Welcome back, intrepid travelers. Last week, we began breaking down the magnum opus supplied to us by YouTube participant HelixSnake: namely, a 10-minute video containing 50 completely insane, Jacob's Ladderian glitches from the video game Skate 3. We got approximately two minutes and 17 seconds into the video before having to call it a day, so steel yourselves for Round 2. May god have mercy on our souls.
2:19: HE'S A WITCH
Is this some sort of Prototype-style video game couched in the guise of a skate-em-up? (I assume that's what the genre of skateboard-based video games is called. Skate-em-ups. Makes a lot of sense, in my opinion.) Do you have some sort of macabre and/or arcane abilities? Is this like the movie Jumper? (Note: no one has ever seen the movie Jumper, so this is a rhetorical question.)
(Also, when I referenced Prototype in the preceding paragraph, I may actually have been thinking of inFAMOUS. Because they're the exact same video game. You're not fooling anyone, Big Arcade.)
When I was young and terrified of all horror movies (even horror movie trailers), I used to stay up to watch "Saturday Night Live" and would have to leave the room if a commercial for a horror movie came on. Usually I could tell it was going to be a horror movie if a New Line Cinema logo came on the screen. Of course in retrospect, leaving the room probably made things worse, because then I was just sitting in a dark room hearing out-of-context spooky audio.
Anyway, one of those films that I was afraid of at the time and never actually got around to watching when I learned how to enjoy horror movies in earnest was The People Under the Stairs. I would leave the room and just hear the wacky audio of TV spots like this and be forced to imagine what the movie was about or what the monsters looked like or think "yeah maybe just don't go in that particular house?"
My point is that from 2:36 to 2:45 in this video is what I imagine The People Under the Stairs is like. If I'm incorrect, please never inform me of this.
This is why those yellow lines are at the boundaries of supermarket parking lots, people. Be smart; don't steal carts. (Attention supermarket companies: I will let you buy that slogan off of me for one million dollars US.)

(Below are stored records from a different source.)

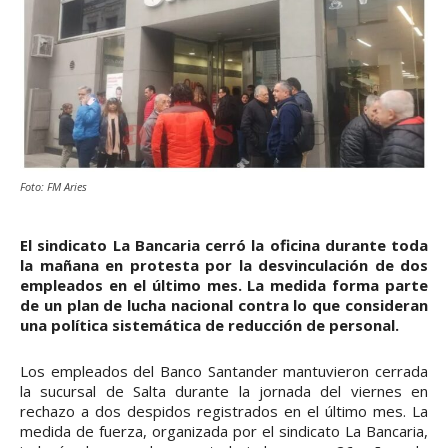
Foto: FM Aries
El sindicato La Bancaria cerró la oficina durante toda
la mañana en protesta por la desvinculación de dos
empleados en el último mes. La medida forma parte
de un plan de lucha nacional contra lo que consideran
una política sistemática de reducción de personal.
Los empleados del Banco Santander mantuvieron cerrada
la sucursal de Salta durante la jornada del viernes en
rechazo a dos despidos registrados en el último mes. La
medida de fuerza, organizada por el sindicato La Bancaria,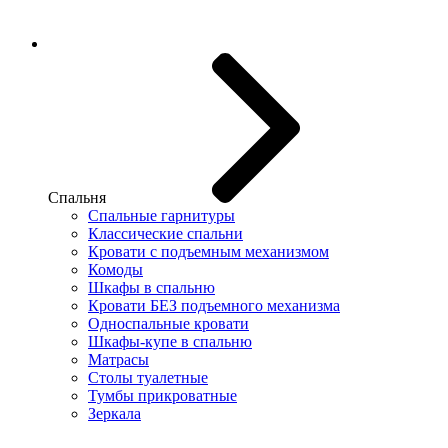
Спальня
Спальные гарнитуры
Классические спальни
Кровати с подъемным механизмом
Комоды
Шкафы в спальню
Кровати БЕЗ подъемного механизма
Односпальные кровати
Шкафы-купе в спальню
Матрасы
Столы туалетные
Тумбы прикроватные
Зеркала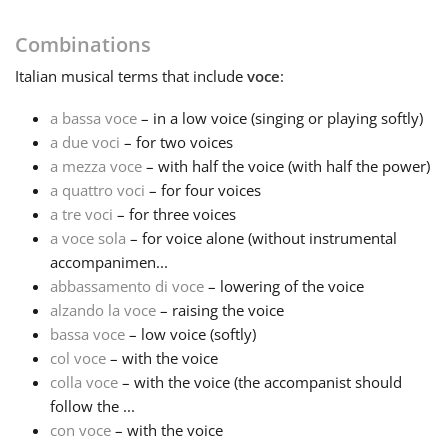
Français
Combinations
Italian
musical terms that include
voce
:
한국어
a bassa voce
– in a low voice (singing or playing softly)
a due voci
– for two voices
a mezza voce
– with half the voice (with half the power)
हिन्दी
a quattro voci
– for four voices
a tre voci
– for three voices
Italiano
a voce sola
– for voice alone (without instrumental
accompanimen...
abbassamento di voce
– lowering of the voice
日本語
alzando la voce
– raising the voice
bassa voce
– low voice (softly)
col voce
– with the voice
Polski
colla voce
– with the voice (the accompanist should
follow the ...
Português
con voce
– with the voice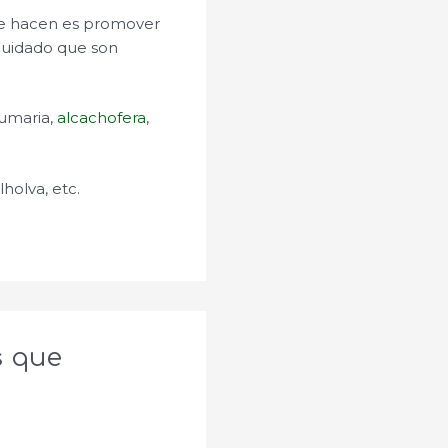
que hacen es promover
 Cuidado que son
fumaria,
alcachofera
,
alholva, etc.
s que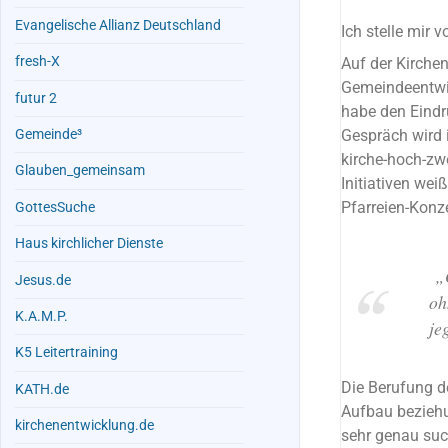
Evangelische Allianz Deutschland
Ich stelle mir 
fresh-X
Auf der Kirche
Gemeindeentwick
futur 2
habe den Eindru
Gemeinde³
Gespräch wird 
kirche-hoch-zw
Glauben_gemeinsam
Initiativen wei
Pfarreien-Konz
GottesSuche
Haus kirchlicher Dienste
„O
Jesus.de
oh
K.A.M.P.
je
K5 Leitertraining
Die Berufung de
KATH.de
Aufbau beziehu
kirchenentwicklung.de
sehr genau suc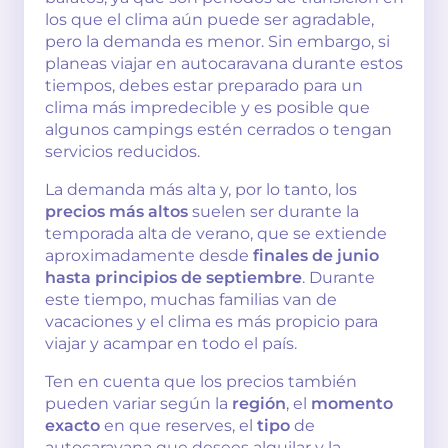
los que el clima aún puede ser agradable,
pero la demanda es menor. Sin embargo, si
planeas viajar en autocaravana durante estos
tiempos, debes estar preparado para un
clima más impredecible y es posible que
algunos campings estén cerrados o tengan
servicios reducidos.
La demanda más alta y, por lo tanto, los
precios más altos
suelen ser durante la
temporada alta de verano, que se extiende
aproximadamente desde
finales de junio
hasta principios de septiembre
. Durante
este tiempo, muchas familias van de
vacaciones y el clima es más propicio para
viajar y acampar en todo el país.
Ten en cuenta que los precios también
pueden variar según la
región
, el
momento
exacto
en que reserves, el
tipo
de
autocaravana que desees alquilar y la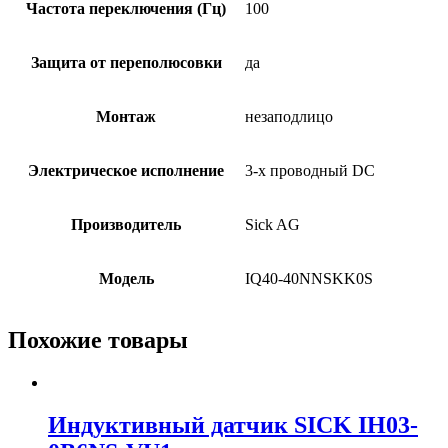
Частота переключения (Гц)
100
Защита от переполюсовки
да
Монтаж
незаподлицо
Электрическое исполнение
3-х проводный DC
Производитель
Sick AG
Модель
IQ40-40NNSKK0S
Похожие товары
Индуктивный датчик SICK IH03-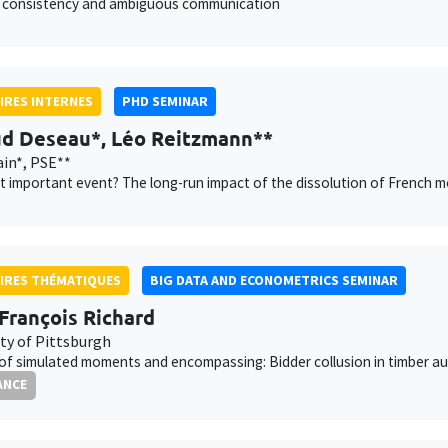
 consistency and ambiguous communication
IRES INTERNES
PHD SEMINAR
d Deseau*, Léo Reitzmann**
in*, PSE**
 important event? The long-run impact of the dissolution of French m
IRES THÉMATIQUES
BIG DATA AND ECONOMETRICS SEMINAR
François Richard
ity of Pittsburgh
f simulated moments and encompassing: Bidder collusion in timber au
ANCE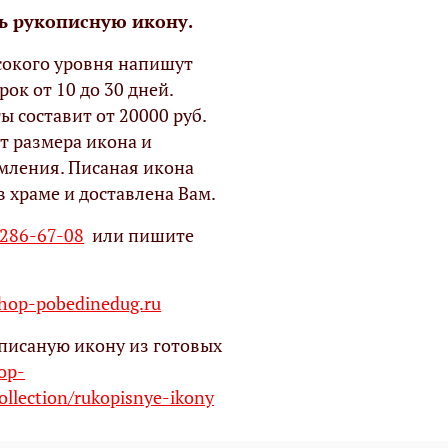
ь рукописную икону.
окого уровня напишут
рок от 10 до 30 дней.
ы составит от 20000 руб.
т размера икона и
мления. Писаная икона
в храме и доставлена Вам.
 286-67-08
или пишите
op-pobedinedug.ru
писаную икону из готовых
hop-
ollection/rukopisnye-ikony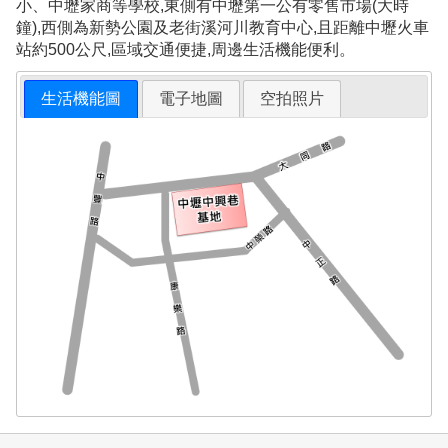
小、中壢家商等學校,東側有中壢第一公有零售市場(大時
鐘),西側為新勢公園及老街溪河川教育中心,且距離中壢火車
站約500公尺,區域交通便捷,周邊生活機能便利。
生活機能圖
電子地圖
空拍照片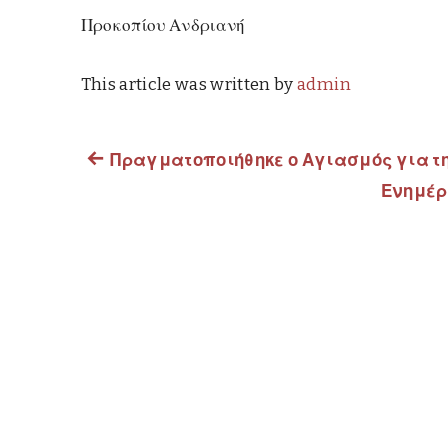
Προκοπίου Ανδριανή Λάτου-
This article was written by
admin
Previous
Πραγματοποιήθηκε ο Αγιασμός για τη
Πλοήγηση
post:
Ενημέρ
άρθρων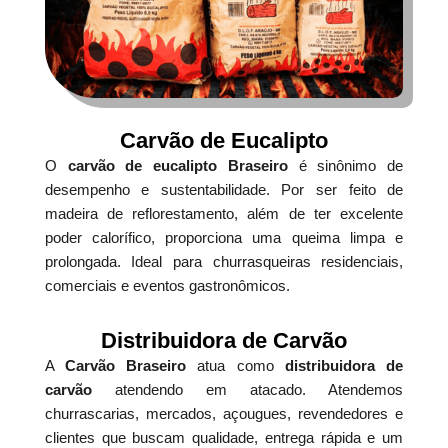
Carvão de Eucalipto
O
carvão de eucalipto Braseiro
é sinônimo de
desempenho e sustentabilidade. Por ser feito de
madeira de reflorestamento, além de ter excelente
poder calorífico, proporciona uma queima limpa e
prolongada. Ideal para churrasqueiras residenciais,
comerciais e eventos gastronômicos.
Distribuidora de Carvão
A
Carvão Braseiro
atua como
distribuidora de
carvão
atendendo em atacado. Atendemos
churrascarias, mercados, açougues, revendedores e
clientes que buscam qualidade, entrega rápida e um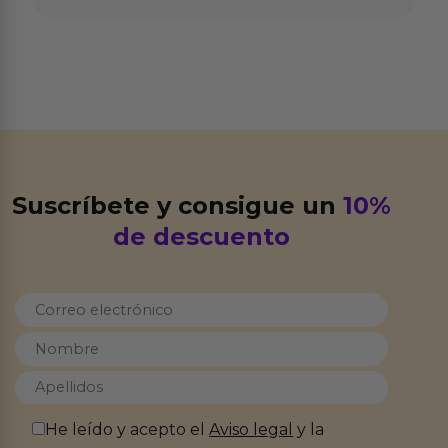
Suscríbete y consigue un
10%
de descuento
He leído y acepto el
Aviso legal
y la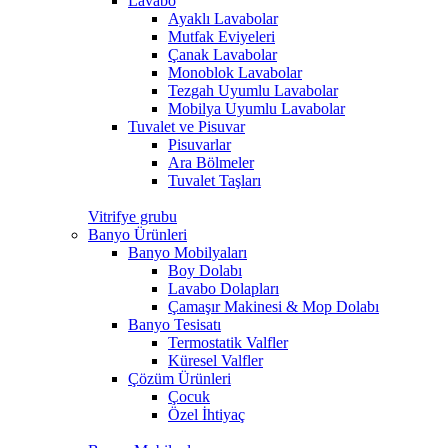
Lavabo
Ayaklı Lavabolar
Mutfak Eviyeleri
Çanak Lavabolar
Monoblok Lavabolar
Tezgah Uyumlu Lavabolar
Mobilya Uyumlu Lavabolar
Tuvalet ve Pisuvar
Pisuvarlar
Ara Bölmeler
Tuvalet Taşları
Vitrifye grubu
Banyo Ürünleri
Banyo Mobilyaları
Boy Dolabı
Lavabo Dolapları
Çamaşır Makinesi & Mop Dolabı
Banyo Tesisatı
Termostatik Valfler
Küresel Valfler
Çözüm Ürünleri
Çocuk
Özel İhtiyaç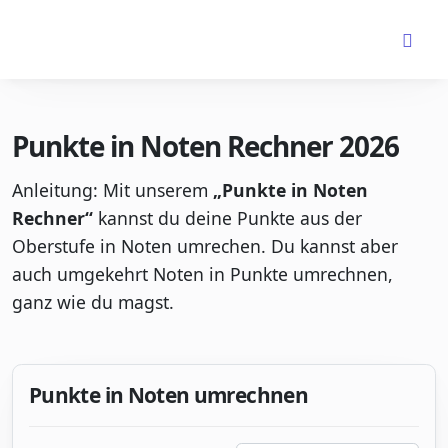
Punkte in Noten Rechner 2026
Anleitung: Mit unserem
„Punkte in Noten
Rechner“
kannst du deine Punkte aus der
Oberstufe in Noten umrechen. Du kannst aber
auch umgekehrt Noten in Punkte umrechnen,
ganz wie du magst.
Punkte in Noten umrechnen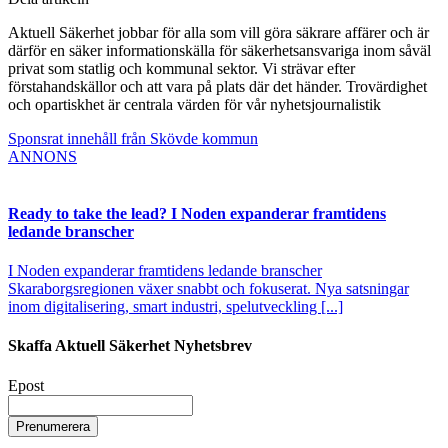
Aktuell Säkerhet jobbar för alla som vill göra säkrare affärer och är
därför en säker informationskälla för säkerhetsansvariga inom såväl
privat som statlig och kommunal sektor. Vi strävar efter
förstahandskällor och att vara på plats där det händer. Trovärdighet
och opartiskhet är centrala värden för vår nyhetsjournalistik
Sponsrat innehåll från Skövde kommun
ANNONS
Ready to take the lead? I Noden expanderar framtidens
ledande branscher
I Noden expanderar framtidens ledande branscher
Skaraborgsregionen växer snabbt och fokuserat. Nya satsningar
inom digitalisering, smart industri, spelutveckling [...]
Skaffa Aktuell Säkerhet Nyhetsbrev
Epost
Prenumerera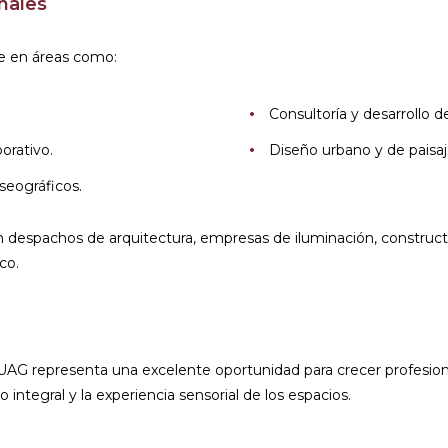
nales
te en áreas como:
Consultoría y desarrollo 
orativo.
Diseño urbano y de paisa
seográficos.
n despachos de arquitectura, empresas de iluminación, constructo
co.
UAG representa una excelente oportunidad para crecer profesion
ntegral y la experiencia sensorial de los espacios.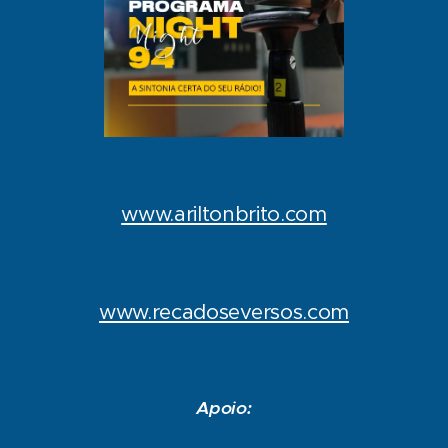
www.ariltonbrito.com
www.recadoseversos.com
Apoio: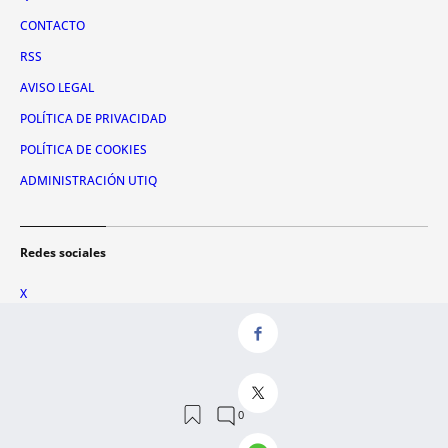
CONTACTO
RSS
AVISO LEGAL
POLÍTICA DE PRIVACIDAD
POLÍTICA DE COOKIES
ADMINISTRACIÓN UTIQ
Redes sociales
X
FACEBOOK
INSTAGRAM
TIKTOK
YOUTUBE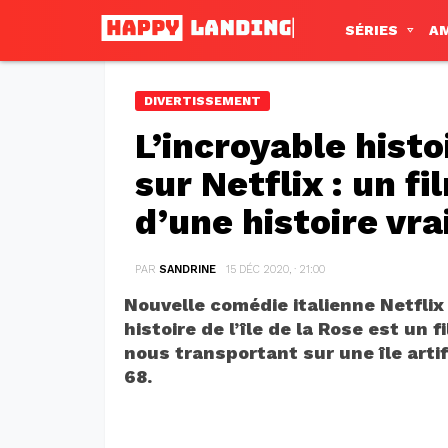
SÉRIES
A
DIVERTISSEMENT
L’incroyable histoi
sur Netflix : un f
d’une histoire vra
PAR
SANDRINE
15 DÉC 2020, · 21:00
Nouvelle comédie italienne Netflix i
histoire de l’île de la Rose est un 
nous transportant sur une île artif
68.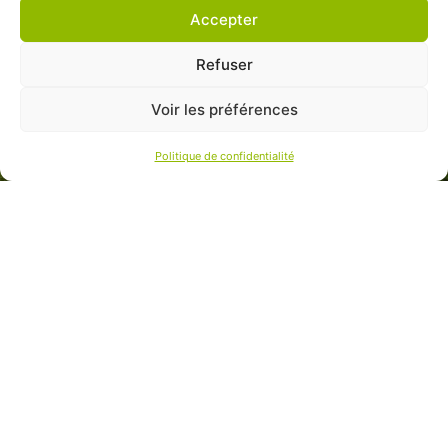
Accepter
Refuser
Voir les préférences
Politique de confidentialité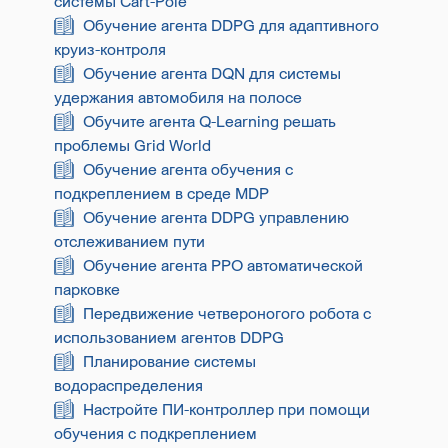
системы Cart-Pole
Обучение агента DDPG для адаптивного
круиз-контроля
Обучение агента DQN для системы
удержания автомобиля на полосе
Обучите агента Q-Learning решать
проблемы Grid World
Обучение агента обучения с
подкреплением в среде MDP
Обучение агента DDPG управлению
отслеживанием пути
Обучение агента PPO автоматической
парковке
Передвижение четвероногого робота с
использованием агентов DDPG
Планирование системы
водораспределения
Настройте ПИ-контроллер при помощи
обучения с подкреплением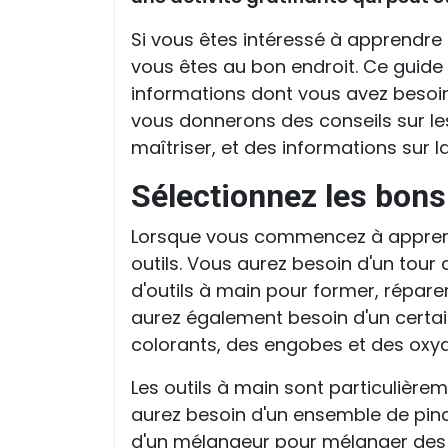
Si vous êtes intéressé à apprendre
vous êtes au bon endroit. Ce guide
informations dont vous avez besoin 
vous donnerons des conseils sur les 
maîtriser, et des informations sur la
Sélectionnez les bons
Lorsque vous commencez à apprendr
outils. Vous aurez besoin d'un tour 
d'outils à main pour former, réparer
aurez également besoin d'un certain
colorants, des engobes et des oxy
Les outils à main sont particulièrem
aurez besoin d'un ensemble de pinc
d'un mélangeur pour mélanger des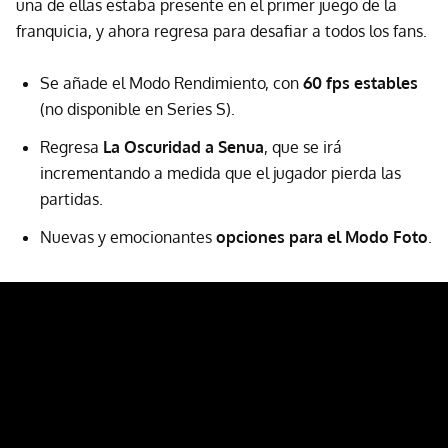
una de ellas estaba presente en el primer juego de la
franquicia, y ahora regresa para desafiar a todos los fans.
Se añade el Modo Rendimiento, con
60 fps estables
(no disponible en Series S).
Regresa
La Oscuridad a Senua
, que se irá
incrementando a medida que el jugador pierda las
partidas.
Nuevas y emocionantes
opciones para el Modo Foto
.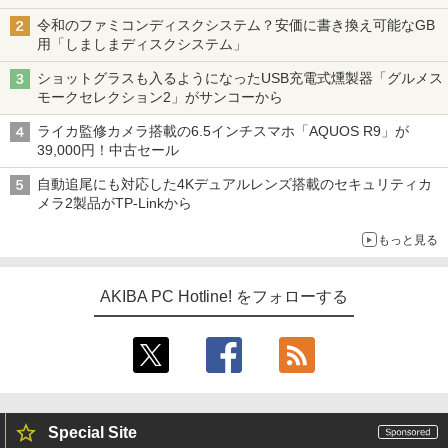
令和のファミコンディスクシステム？安価に書き換え可能なGB
用「しましまディスクシステム」
ショットグラスも入るようになったUSB充電式燻製器「グルメス
モークセレクション2」がサンコーから
ライカ監修カメラ搭載の6.5インチスマホ「AQUOS R9」が
39,000円！中古セール
自動追尾にも対応した4Kデュアルレンズ搭載のセキュリティカ
メラ2製品がTP-Linkから
もっと見る
AKIBA PC Hotline! をフォローする
Special Site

Million to one shot, Doc. Million to one.
This is how Houdini died.
3:31: So far, this entire game (or what we've seen of it, anyway) feels like when you'd "play" Mouse Trap as a kid. By which I mean you'd just set up the titular mouse trap and just try to set it off like half a dozen times. But it almost never worked twice in a row perfectly. You'd always have to manipulate part of it by hand halfway through.
You've outlived your usefulness, man in the tub. I'm wise to your Rube Goldbergian ways.
I just can't stop thinking about this.
I love Alan Moore and all, but reading it from a contemporary perspective, Miracleman is kind of awful. [Ed. note: this fulfills Bill's esoteric comic book joke quota for the next two months.]
I'd make a Koko B. Ware joke, but I'm already in hot water with the higher-ups.
This is possibly the greatest recovery since Hugh Grant's career. That joke still plays, right?
4:25: This is by far -- by FAR -- the most I have laughed to this point in the video. The timing of it. Perfection. Also, dig the all-black tinted windows on that primer-gray uh ... car of some sort. And it slowly rolls by after making sure the skateboarder isn't moving. Seems to me like this was a targeted hit. In more ways than one!